Whitney Houston: Can you say train wreck? Remember when the most interesting thing about Whitney Houston was the fact that she had absolutely no rhythm ? Back in the 1980s, when she sang How Will I Know? in that goofy wig, shimmying from side-to-side in that video, who would have thought she would marry bad boy Bobby Brown and become the world's most notorious coke ho? Then along came rehab stints, airport pot busts, anti-Semitic rants and expletives during interviews. Houston, sued by her late father for more than $100-million, has been off the chain for so long, we barely remember her first scandal: the rumors that she and longtime best friend and personal assistant Robyn D. Crawford (still on the payroll as of the 1997 flick Cinderella ) were lovers.

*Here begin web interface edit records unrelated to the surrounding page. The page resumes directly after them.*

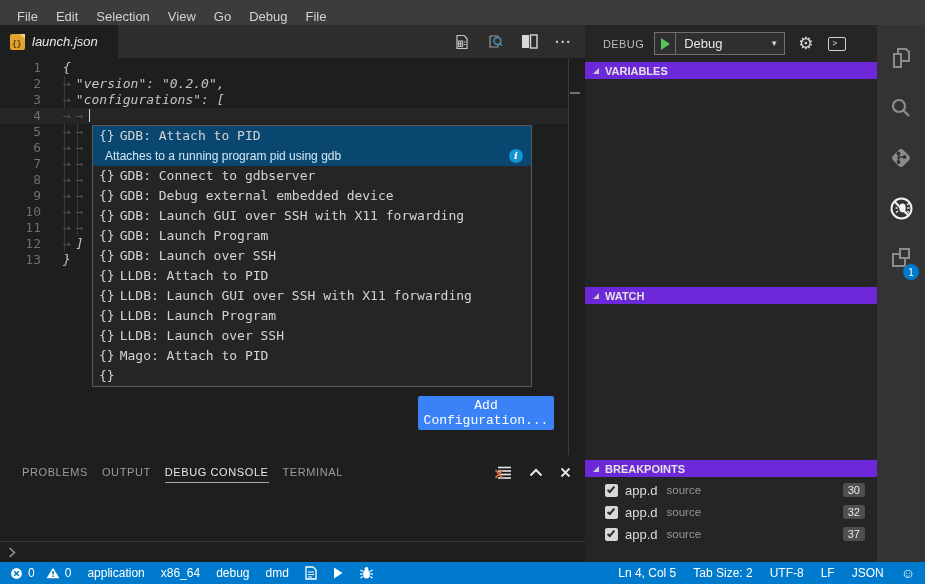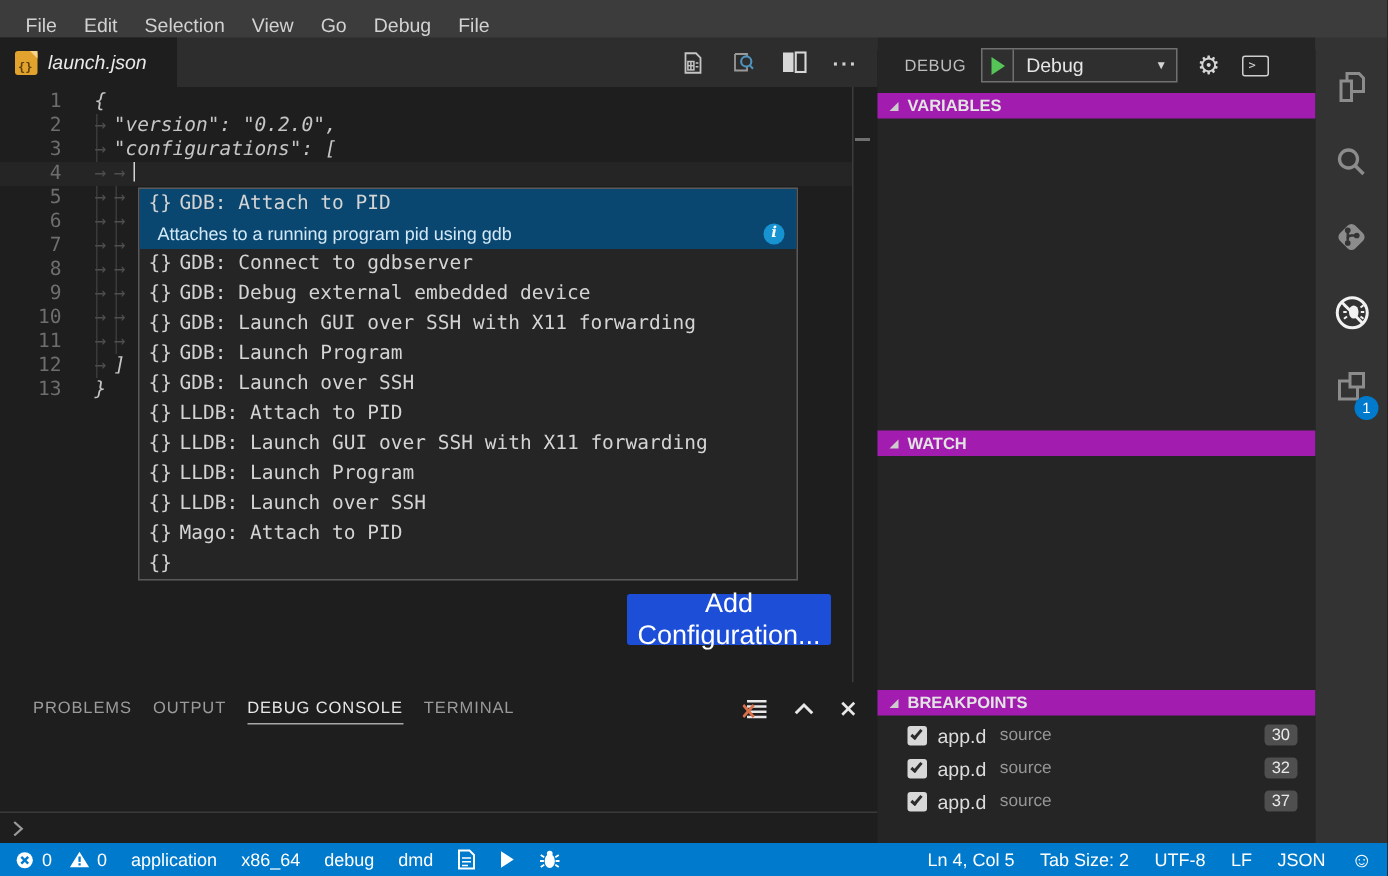--- a/index.html
+++ b/index.html
@@ -50,23 +50,23 @@
   .sg-row .br { color:#d4d4d4; margin-right:5px; }
   .sg-sel { background:#094771; }
   .sg-detail { height:20px; line-height:20px; background:#094771; display:flex; align-items:center;
                padding-left:12px; padding-right:8px; font-family:"Liberation Sans",sans-serif;
                font-size:12px; color:#d3e8f6; }
   .info-icon { margin-left:auto; width:14px; height:14px; border-radius:50%; background:#1793d1;
                color:#fff; font-size:10px; font-weight:bold; font-family:"DejaVu Serif",serif;
                display:flex; align-items:center; justify-content:center; font-style:italic; }
 
   
-  .add-config { position:absolute; left:418px; top:338px; width:136px; height:34px; background:#1d4ed8;
-                color:#ffffff; border:none; border-radius:2px; font-size:18px;
-                font-family:Liberation Sans, sans-serif; display:flex; align-items:center; justify-content:center; }
+  .add-config { position:absolute; left:418px; top:338px; width:136px; height:34px; background:#3b82f6;
+                color:#ffffff; border:none; border-radius:2px; font-size:13px;
+                font-family:Liberation Mono, monospace; display:flex; align-items:center; justify-content:center; }
 
   
   .panel { position:absolute; left:0; top:455px; width:585px; height:107px; background:#1e1e1e; }
   .panel-tabs { height:34px; display:flex; align-items:center; padding-left:22px; gap:14px; }
   .ptab { font-size:11px; letter-spacing:0.6px; color:#9b9b9b; padding:4px 0; }
   .ptab.active { color:#e7e7e7; border-bottom:1px solid #a8a8a8; }
   .panel-actions { margin-left:auto; display:flex; align-items:center; gap:17px; padding-right:14px; }
   .console-input { position:absolute; left:0; bottom:0; width:585px; height:21px; border-top:1px solid #3a3a3a;
                    display:flex; align-items:center; padding-left:8px; }
 
@@ -86,21 +86,21 @@
   .launch-select { height:23px; width:131px; border:1px solid #707070; display:flex; align-items:center; background:#2f2f2f; }
   .play-btn { width:21px; height:100%; display:flex; align-items:center; justify-content:center; border-right:1px solid #707070; }
   .play-tri { width:0; height:0; border-left:9px solid #55c558; border-top:6px solid transparent; border-bottom:6px solid transparent; }
   .sel-value { padding-left:8px; color:#e6e6e6; font-size:13px; }
   .sel-caret { margin-left:auto; padding-right:6px; font-size:8px; color:#d4d4d4; }
   .gear { margin-left:13px; font-size:17px; color:#d6d6d6; line-height:1; }
   .console-toggle { margin-left:15px; width:18px; height:14px; border:1px solid #cfcfcf; border-radius:2px;
                     display:flex; align-items:center; padding-left:3px; }
   .console-toggle span { font-size:8px; color:#cfcfcf; font-family:"DejaVu Sans Mono",monospace; }
 
-  .sect-header { height:17px; flex:0 0 auto; background:#a21caf; display:flex; align-items:center;
+  .sect-header { height:17px; flex:0 0 auto; background:#6d28d9; display:flex; align-items:center;
                  padding-left:8px; gap:6px; font-size:11px; font-weight:bold; color:#e3e3e3; }
   .twistie { width:0; height:0; border-bottom:6px solid #cccccc; border-left:6px solid transparent; }
   .sect-body { flex:0 0 auto; }
   .h-vars { height:208px; } .h-watch { height:27px; } .h-stack { height:129px; } .h-bp { height:68px; padding-top:2px; }
 
   .bp-row { height:22px; display:flex; align-items:center; padding-left:20px; }
   .check { position:relative; width:13px; height:13px; background:#d8d8d8; border-radius:2px; flex:0 0 auto; }
   .check i { position:absolute; left:4px; top:1px; width:4px; height:8px;
              border:solid #2b2b2b; border-width:0 2px 2px 0; transform:rotate(40deg); }
   .bp-file { margin-left:7px; color:#dcdcdc; font-size:13px; }

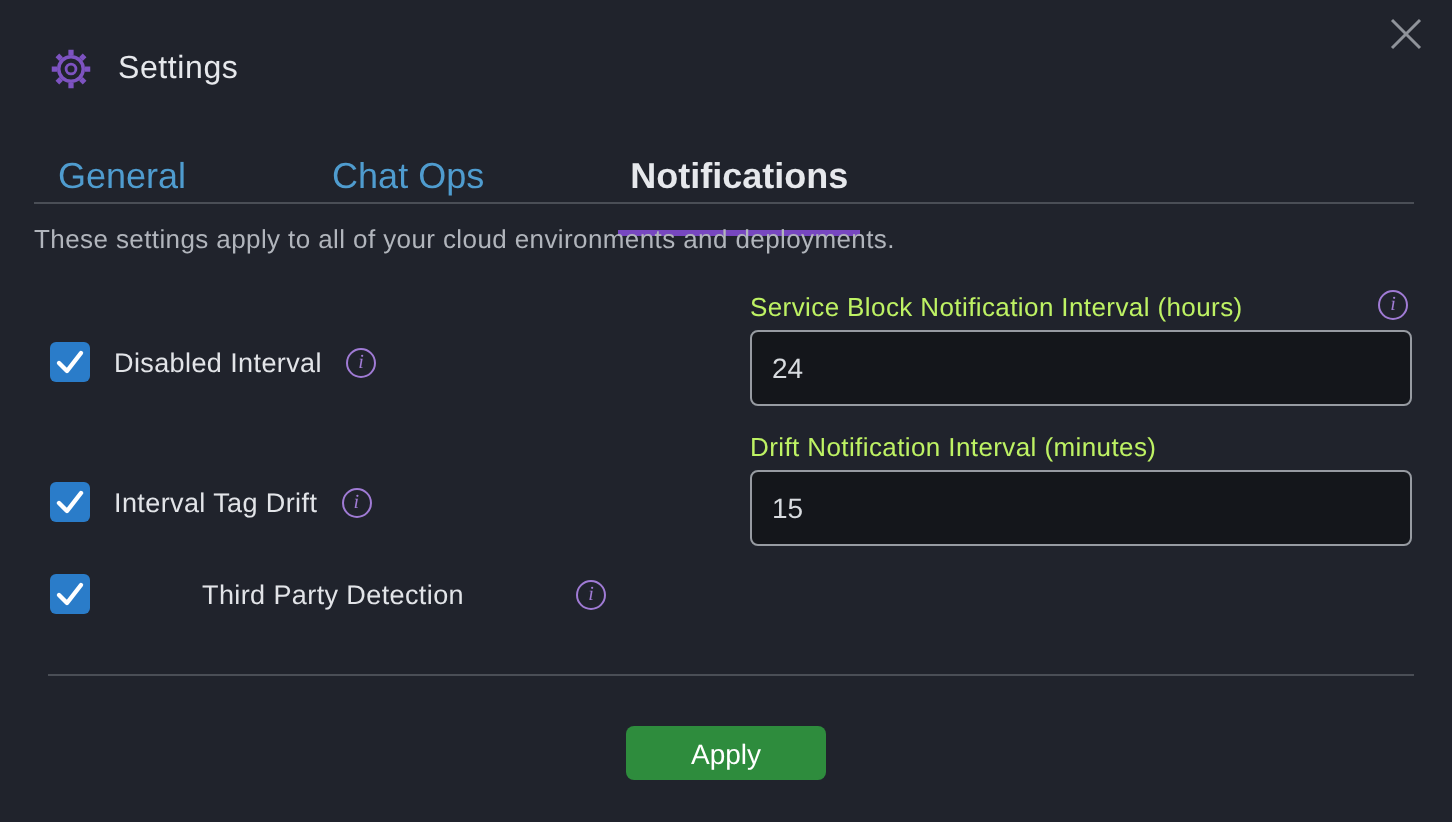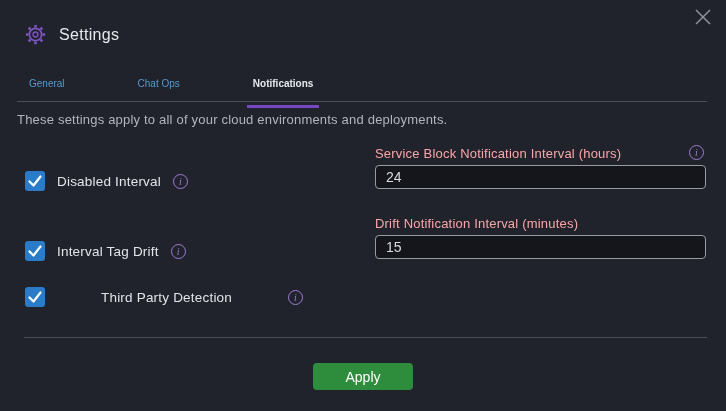--- a/index.html
+++ b/index.html
@@ -26,37 +26,37 @@
     overflow:hidden;
   }
   
   .close-btn{position:absolute;top:8px;right:14px;width:18px;height:18px;cursor:pointer;color:#8f939a;}
   
   .header{position:absolute;top:24px;left:25px;display:flex;align-items:center;gap:13px;}
   .gear{width:21px;height:21px;color:var(--gear-purple);}
   .title{font-size:16px;color:var(--text-bright);letter-spacing:.3px;}
   
   .tabs{position:absolute;top:78px;left:23px;display:flex;gap:61px;}
-  .tab{font-size:10px;color:var(--tab-blue);padding:0 6px 16px 6px;border-bottom:3px solid transparent;cursor:pointer;white-space:nowrap;}
+  .tab{font-size:18px;color:var(--tab-blue);padding:0 6px 16px 6px;border-bottom:3px solid transparent;cursor:pointer;white-space:nowrap;}
   .tab.active{color:var(--text-bright);font-weight:bold;border-bottom-color:var(--accent-purple);}
   .divider-top{position:absolute;top:101px;left:17px;width:690px;height:1px;background:var(--divider);}
   
   .description{position:absolute;top:112px;left:17px;font-size:13px;color:var(--text-dim);letter-spacing:.2px;}
   
   .cb-row{position:absolute;left:25px;display:flex;align-items:center;height:20px;}
   .cb-row.r1{top:171px;} .cb-row.r2{top:241px;} .cb-row.r3{top:287px;gap:44px;}
   .checkbox{width:20px;height:20px;border-radius:3px;background:var(--checkbox-blue);display:flex;align-items:center;justify-content:center;cursor:pointer;flex:0 0 auto;}
   .cb-label{margin-left:12px;font-size:13.5px;color:#e2e4e8;letter-spacing:.2px;}
   .info-icon{margin-left:12px;width:15px;height:15px;border:1.4px solid var(--info-purple);border-radius:50%;color:var(--info-purple);
     display:inline-flex;align-items:center;justify-content:center;font-size:10px;font-style:italic;font-family:"Liberation Serif",serif;cursor:pointer;flex:0 0 auto;}
   
-  .field-label{position:absolute;left:375px;font-size:13px;color:#fca5a5;letter-spacing:.2px;}
+  .field-label{position:absolute;left:375px;font-size:13px;color:#bef264;letter-spacing:.2px;}
   .fl1{top:146px;} .fl2{top:216px;}
   .field-info{position:absolute;left:689px;top:145px;margin-left:0;}
-  .text-input{position:absolute;left:375px;width:331px;height:24px;background:var(--input-background);
+  .text-input{position:absolute;left:375px;width:331px;height:38px;background:var(--input-background);
     border:1px solid var(--input-border);border-radius:4px;color:#d8dbdf;font-size:14px;padding:0 10px;
     font-family:"Liberation Sans",sans-serif;outline:none;}
   .ti1{top:165px;} .ti2{top:235px;}
   
   .divider-bottom{position:absolute;top:337px;left:24px;width:683px;height:1px;background:var(--divider);}
   .apply-btn{position:absolute;top:363px;left:313px;width:100px;height:27px;background:var(--apply-green);
     border:none;border-radius:4px;color:#fff;font-weight:normal;font-size:14px;cursor:pointer;
     font-family:"Liberation Sans",sans-serif;display:flex;align-items:center;justify-content:center;}
 </style>
 </head>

Janet Jackson: Before the world got its gander at her bejeweled boobie (see: Super Bowl, half-time w/Justin, 2004), Jackson already displayed the family penchant for perviness by showing how she took a 1980s need for Controlup a notch by demanding both male and female lovers on 1998's kinky S&M laced The Velvet Rope. (To think, Jackson was once sweet young Penny on the 1970s Good Times). Also, it's kind of weird to have a secret marriage for a decade. (See: divorce from Rene Elizondo, 2000).
Madonna: Not that she's ever been normal, what with beginning a career by rolling around in a wedding dress and wearing rosary beads while singing about sin. However, Madonna made some fans who had her best interests at heart raise their eyebrows when she posed nude in the Sex book with Vanilla Ice and began talking in that dippy fake British accent that sounded like Mary Poppins long before marrying Guy Ritchie and actually living in England. Also, why do we have to call you Esther? Best new Madonna quote, regarding raising children: "I don't have time to be creative." Ahhh, so that explains American Life.
Tiffany: In the 1980s she was the squeaky clean mall queen behind the hits I Think We're Alone Now and Could've Been. After a fall from the charts and the dwindle of fame, Tiffany hit the Vegas circuit in the early 1990s and took a stab at the country music scene without success. The 30-year-old wife and mom had had enough of being a has-been in 2002 and did what any former teen star would do for a comeback: bared it all for Playboy And, gosh, it worked!